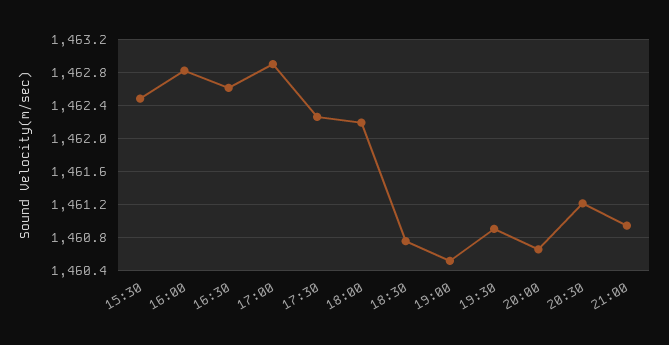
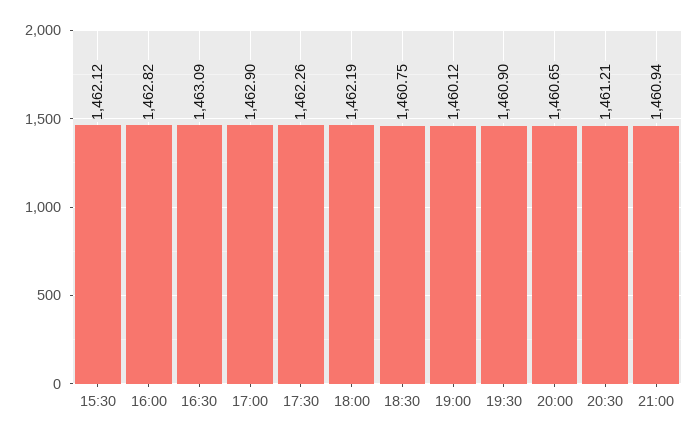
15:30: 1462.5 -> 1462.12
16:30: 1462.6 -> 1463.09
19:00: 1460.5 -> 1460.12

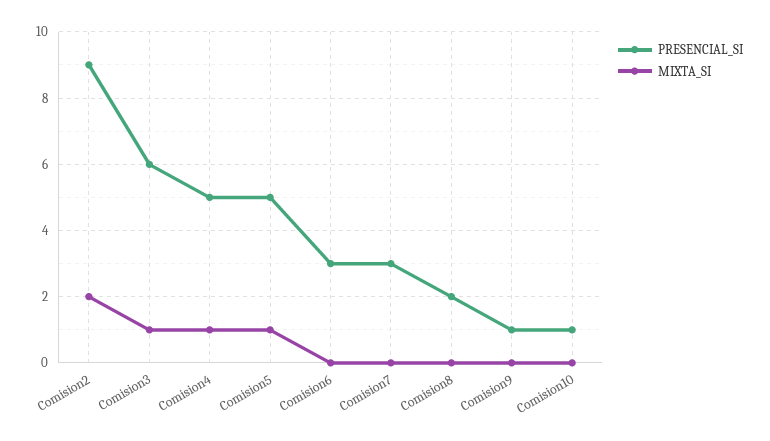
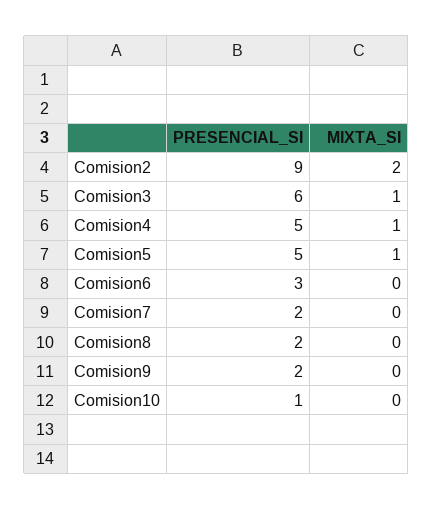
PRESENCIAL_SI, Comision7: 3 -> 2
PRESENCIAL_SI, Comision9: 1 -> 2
* * *
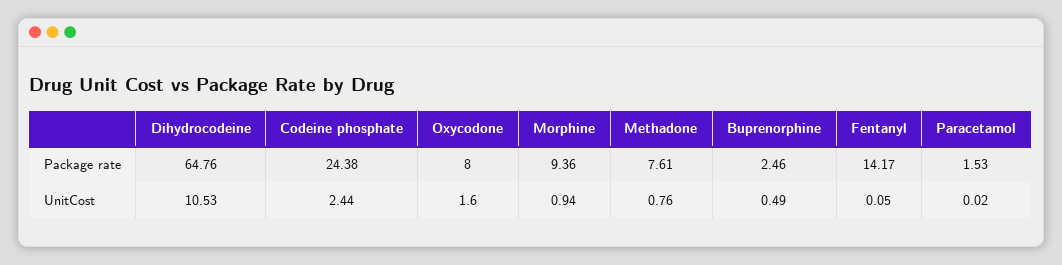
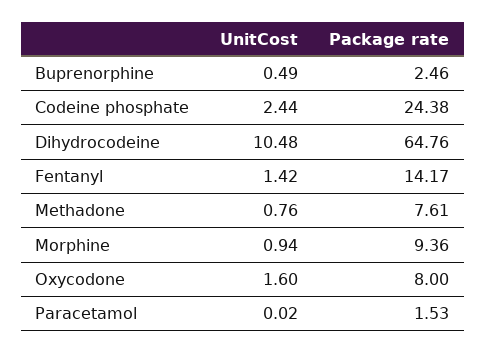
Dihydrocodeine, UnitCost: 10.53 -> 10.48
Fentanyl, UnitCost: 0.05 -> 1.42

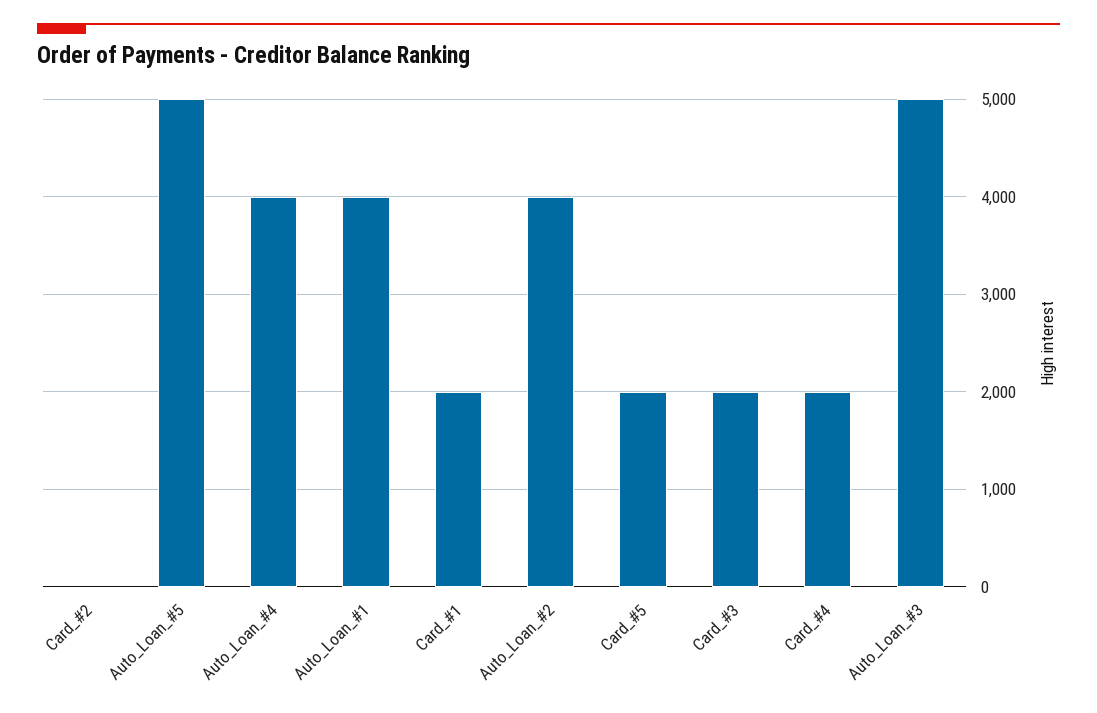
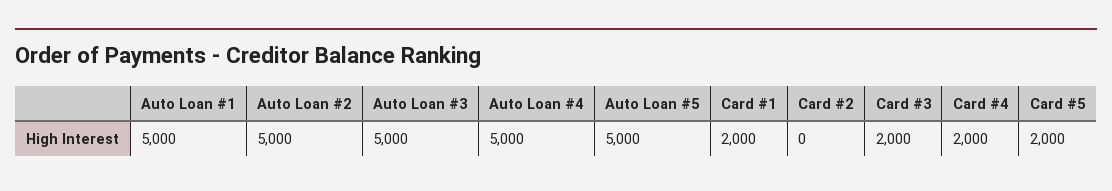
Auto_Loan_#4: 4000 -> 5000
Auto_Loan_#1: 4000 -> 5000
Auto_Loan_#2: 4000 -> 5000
==
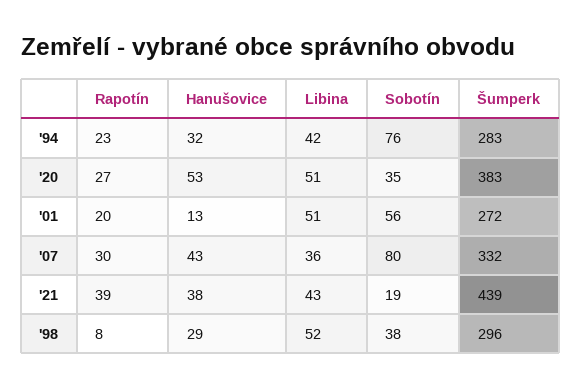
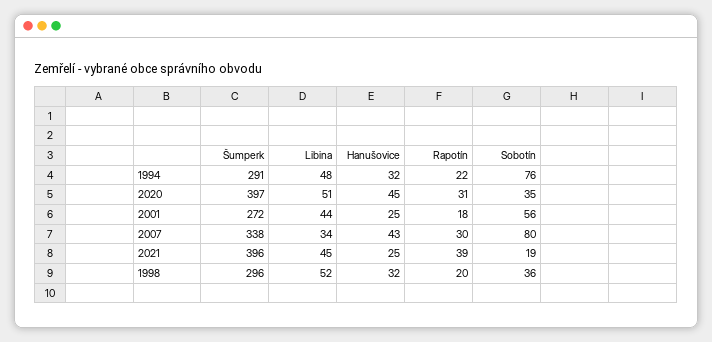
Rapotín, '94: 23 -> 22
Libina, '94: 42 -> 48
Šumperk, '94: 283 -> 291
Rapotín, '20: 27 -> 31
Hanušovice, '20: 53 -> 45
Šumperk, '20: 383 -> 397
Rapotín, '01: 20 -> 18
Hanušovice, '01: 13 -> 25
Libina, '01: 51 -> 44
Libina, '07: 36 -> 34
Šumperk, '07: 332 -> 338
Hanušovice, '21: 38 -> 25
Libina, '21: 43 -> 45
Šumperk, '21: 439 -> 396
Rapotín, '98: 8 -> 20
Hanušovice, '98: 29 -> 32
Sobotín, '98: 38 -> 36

### Task statement
Where a line of the records includes "Libina", copy it.

### Answer to the problem
Libina, '94: 42 -> 48
Libina, '01: 51 -> 44
Libina, '07: 36 -> 34
Libina, '21: 43 -> 45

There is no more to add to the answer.